Do the stats look different?

Hi @Chris
yes, the stats do look different. I mean, at least the size of the data is obviously different.

Edit: I think, I am pretty sure I got the code right

Hi @husam

For my training data record count I get 71.2k, not 102k.

My next guess would be that there is an issue in def prepare_data_splits_from_dataframe(df):
Can you send me your code for this?

If you have more records in your training set, this would make sense why you are not getting those 2 anomalies, because the anomalies may have been included in your training data.

Hi @Chris

sure, here is the code:

def prepare_data_splits_from_dataframe(df):
    '''
    Splits a Pandas Dataframe into training, evaluation and serving sets.

    Parameters:
            df : pandas dataframe to split

    Returns:
            train_df: Training dataframe(70% of the entire dataset)
            eval_df: Evaluation dataframe (15% of the entire dataset) 
            serving_df: Serving dataframe (15% of the entire dataset, label column dropped)
    '''
    
    # 70% of records for generating the training set
    train_len = int(len(df) * 0.7)
    
    # Remaining 30% of records for generating the evaluation and serving sets
    eval_serv_len = len(df) - train_len
    
    # Half of the 30%, which makes up 15% of total records, for generating the evaluation set
    eval_len = eval_serv_len // 2
    
    # Remaining 15% of total records for generating the serving set
    serv_len = eval_serv_len - eval_len 
 
    # Sample the train, validation and serving sets.
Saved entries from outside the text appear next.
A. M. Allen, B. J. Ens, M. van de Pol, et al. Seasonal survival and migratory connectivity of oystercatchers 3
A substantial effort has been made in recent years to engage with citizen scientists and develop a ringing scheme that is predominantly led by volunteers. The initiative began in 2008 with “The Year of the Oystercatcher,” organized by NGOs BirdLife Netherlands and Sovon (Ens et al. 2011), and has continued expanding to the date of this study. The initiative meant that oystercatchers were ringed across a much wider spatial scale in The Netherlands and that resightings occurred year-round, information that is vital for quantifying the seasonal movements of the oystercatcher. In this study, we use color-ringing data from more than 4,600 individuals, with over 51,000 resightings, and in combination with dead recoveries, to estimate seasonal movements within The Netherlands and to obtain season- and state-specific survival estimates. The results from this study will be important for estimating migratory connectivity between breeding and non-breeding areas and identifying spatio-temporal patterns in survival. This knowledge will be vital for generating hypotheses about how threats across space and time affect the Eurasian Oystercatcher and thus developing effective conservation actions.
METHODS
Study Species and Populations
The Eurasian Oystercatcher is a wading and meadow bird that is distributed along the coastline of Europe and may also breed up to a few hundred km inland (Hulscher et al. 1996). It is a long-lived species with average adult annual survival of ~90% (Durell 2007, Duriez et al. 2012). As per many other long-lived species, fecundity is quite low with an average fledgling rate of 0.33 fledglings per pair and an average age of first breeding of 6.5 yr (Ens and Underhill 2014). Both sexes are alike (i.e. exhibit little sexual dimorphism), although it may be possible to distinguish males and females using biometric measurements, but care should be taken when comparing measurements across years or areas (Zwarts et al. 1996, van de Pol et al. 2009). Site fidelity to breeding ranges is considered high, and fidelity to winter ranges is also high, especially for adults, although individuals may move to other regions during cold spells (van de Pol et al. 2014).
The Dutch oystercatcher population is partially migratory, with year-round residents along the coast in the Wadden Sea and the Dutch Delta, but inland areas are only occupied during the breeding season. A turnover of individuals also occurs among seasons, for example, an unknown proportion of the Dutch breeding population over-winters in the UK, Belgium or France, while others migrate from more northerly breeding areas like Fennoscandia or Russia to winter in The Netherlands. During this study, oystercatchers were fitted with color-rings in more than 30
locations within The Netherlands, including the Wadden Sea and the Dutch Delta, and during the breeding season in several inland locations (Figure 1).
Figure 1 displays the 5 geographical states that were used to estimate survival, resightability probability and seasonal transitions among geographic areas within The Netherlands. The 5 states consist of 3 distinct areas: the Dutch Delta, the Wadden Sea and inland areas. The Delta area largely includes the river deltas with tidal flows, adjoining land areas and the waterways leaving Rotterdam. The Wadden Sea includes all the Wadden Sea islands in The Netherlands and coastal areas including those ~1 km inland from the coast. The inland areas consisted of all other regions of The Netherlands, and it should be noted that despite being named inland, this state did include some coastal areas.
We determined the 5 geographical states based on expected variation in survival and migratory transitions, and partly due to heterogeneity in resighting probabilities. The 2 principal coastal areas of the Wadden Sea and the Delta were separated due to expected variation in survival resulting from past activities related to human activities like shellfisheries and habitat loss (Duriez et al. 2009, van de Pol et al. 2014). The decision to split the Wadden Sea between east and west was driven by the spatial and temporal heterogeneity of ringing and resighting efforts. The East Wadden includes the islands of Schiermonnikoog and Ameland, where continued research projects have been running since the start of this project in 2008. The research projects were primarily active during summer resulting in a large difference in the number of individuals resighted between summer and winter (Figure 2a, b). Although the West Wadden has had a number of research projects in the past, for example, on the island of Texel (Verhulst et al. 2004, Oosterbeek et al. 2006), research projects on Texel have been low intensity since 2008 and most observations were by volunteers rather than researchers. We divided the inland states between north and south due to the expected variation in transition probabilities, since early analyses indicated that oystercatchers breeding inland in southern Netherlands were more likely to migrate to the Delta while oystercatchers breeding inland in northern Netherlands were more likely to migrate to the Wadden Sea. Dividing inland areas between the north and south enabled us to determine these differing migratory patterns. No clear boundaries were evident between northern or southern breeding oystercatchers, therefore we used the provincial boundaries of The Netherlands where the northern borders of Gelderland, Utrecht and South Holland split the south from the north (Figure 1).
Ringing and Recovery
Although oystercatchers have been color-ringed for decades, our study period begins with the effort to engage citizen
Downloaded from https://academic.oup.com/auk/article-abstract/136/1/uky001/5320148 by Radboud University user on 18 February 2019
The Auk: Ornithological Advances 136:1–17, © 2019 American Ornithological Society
We specify a random state for repeatable outcomes.
    train_df = df.iloc[:train_len].sample(frac=1, random_state=48).reset_index(drop=True)
    eval_df = df.iloc[train_len: train_len + eval_len].sample(frac=1, random_state=48).reset_index(drop=True)
    serving_df = df.iloc[train_len + eval_len: train_len + eval_len + serv_len].sample(frac=1, random_state=48).reset_index(drop=True)
 
    # Serving data emulates the data that would be submitted for predictions, so it should not have the label column.
    serving_df = serving_df.drop(['readmitted'], axis=1)

    return train_df, eval_df, serving_df

Hi @husam

That looks fine.

Based on what you have sent me, my last guess where something could have gone wrong is the first line under exercise 1:

train_stats = tfdv.generate_statistics_from_dataframe(train_df,stats_options)
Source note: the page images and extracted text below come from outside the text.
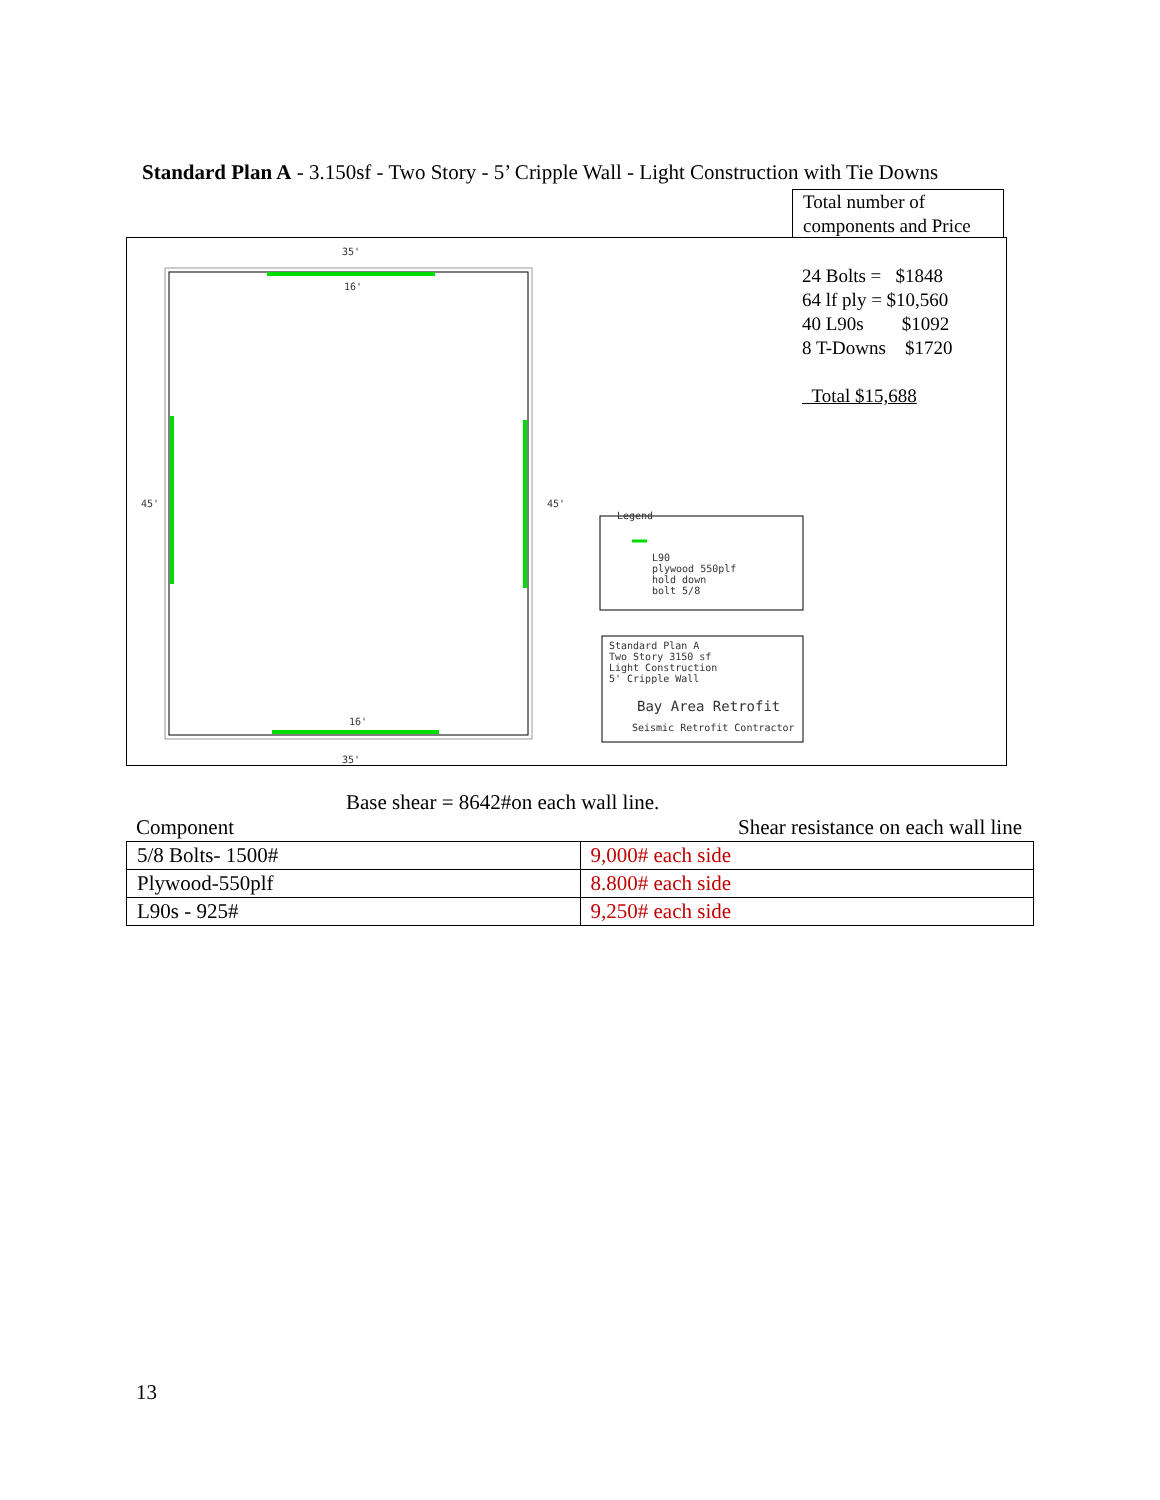Standard Plan A - 3.150sf - Two Story - 5’ Cripple Wall - Light Construction with Tie Downs
Total number of components and Price
Legend
L90
plywood 550plf
hold down
bolt 5/8
Standard Plan A
Two Story 3150 sf
Light Construction
5' Cripple Wall
Bay Area Retrofit
Seismic Retrofit Contractor
35'
16'
16'
35'
45' 45'
24 Bolts = $1848
64 lf ply = $10,560
40 L90s $1092
8 T-Downs $1720
Total $15,688
Base shear = 8642#on each wall line.
Component Shear resistance on each wall line
| 5/8 Bolts- 1500# | 9,000# each side |
| Plywood-550plf | 8.800# each side |
| L90s - 925# | 9,250# each side |
13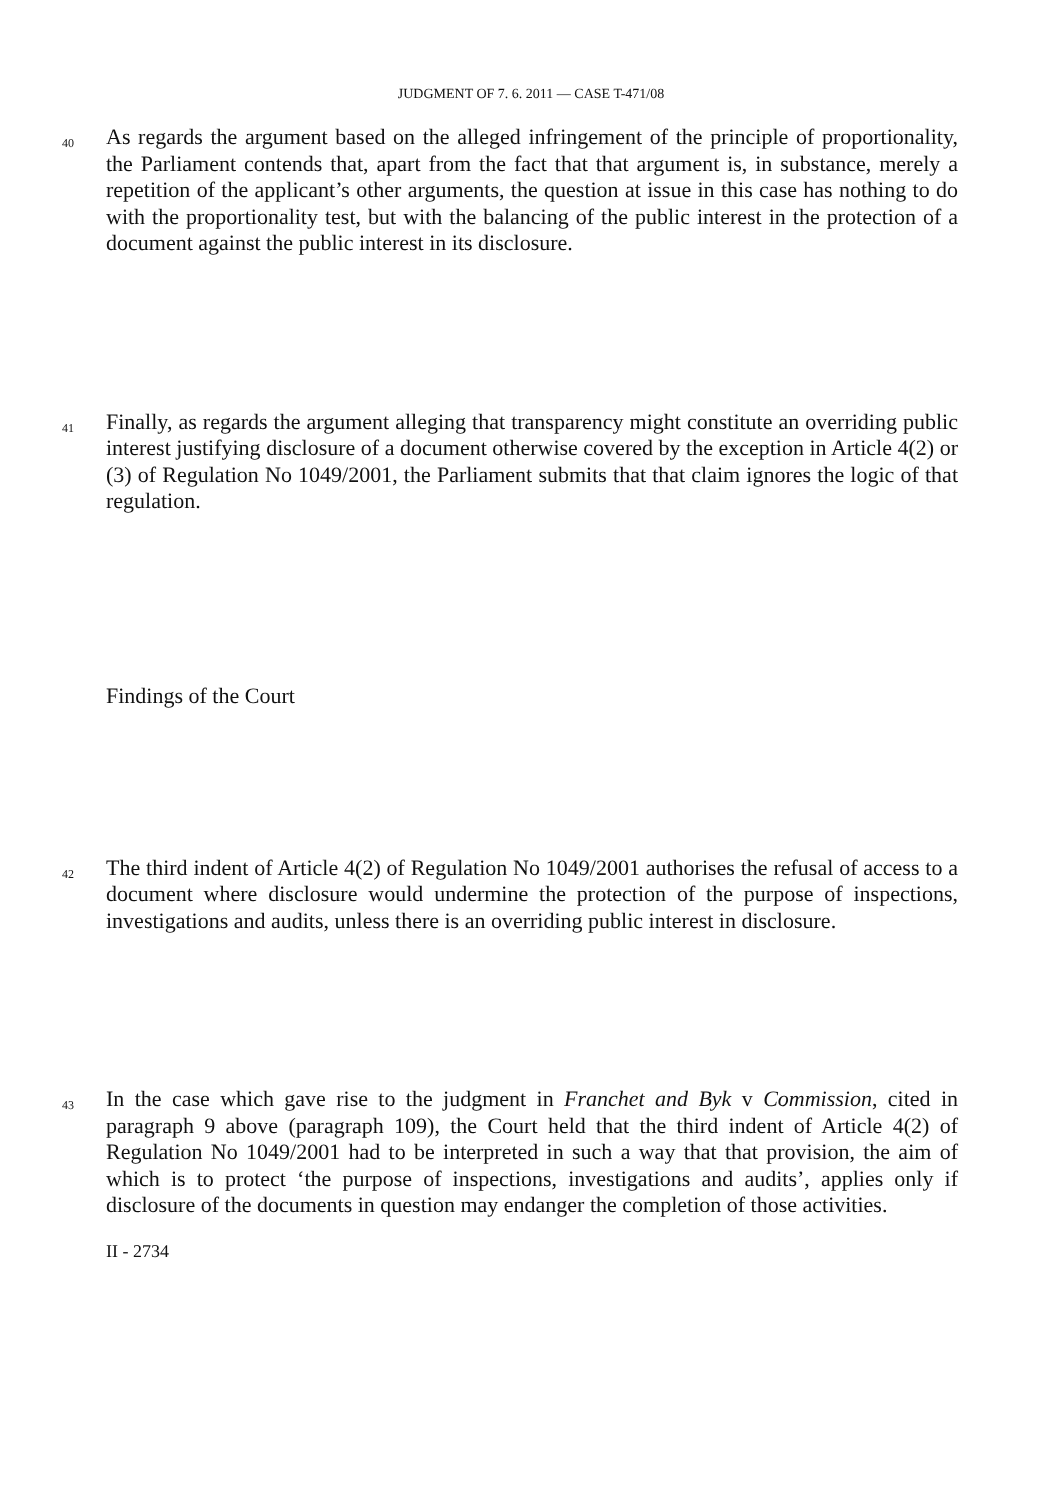JUDGMENT OF 7. 6. 2011 — CASE T-471/08
40 As regards the argument based on the alleged infringement of the principle of proportionality, the Parliament contends that, apart from the fact that that argument is, in substance, merely a repetition of the applicant’s other arguments, the question at issue in this case has nothing to do with the proportionality test, but with the balancing of the public interest in the protection of a document against the public interest in its disclosure.
41 Finally, as regards the argument alleging that transparency might constitute an overriding public interest justifying disclosure of a document otherwise covered by the exception in Article 4(2) or (3) of Regulation No 1049/2001, the Parliament submits that that claim ignores the logic of that regulation.
Findings of the Court
42 The third indent of Article 4(2) of Regulation No 1049/2001 authorises the refusal of access to a document where disclosure would undermine the protection of the purpose of inspections, investigations and audits, unless there is an overriding public interest in disclosure.
43 In the case which gave rise to the judgment in Franchet and Byk v Commission, cited in paragraph 9 above (paragraph 109), the Court held that the third indent of Article 4(2) of Regulation No 1049/2001 had to be interpreted in such a way that that provision, the aim of which is to protect ‘the purpose of inspections, investigations and audits’, applies only if disclosure of the documents in question may endanger the completion of those activities.
II - 2734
Please confirm that you didn’t pass df instead of train_df.

You are also welcome to send me your assignment ipynb file for me to debug.

Hi @Chris
I cannot believe that I passed df instead of train_df :sweat_smile:. But that is it. Now all looks good. I passed the assignment.
Thanks a lot.

It’s a pleasure @husam. I’m glad we could get to the bottom of it.

1 Like

I encountered the same problem with ‘No anomalies found’ output, thus failing Ex 5. Surprisingly, I passed all the rest of the exercises. Why?

The answer is in the call of tfdv.validate_statistics().
It apparently needs to called with the parameter names explicitly assigned, like this:
tfdv.validate_statistics(statistics=statistics, schema=schema)

do not assume
tfdv.validate_statistics(statistics, schema)
is the same, as this function call with param names omitted will result in no anomalies found.

1 Like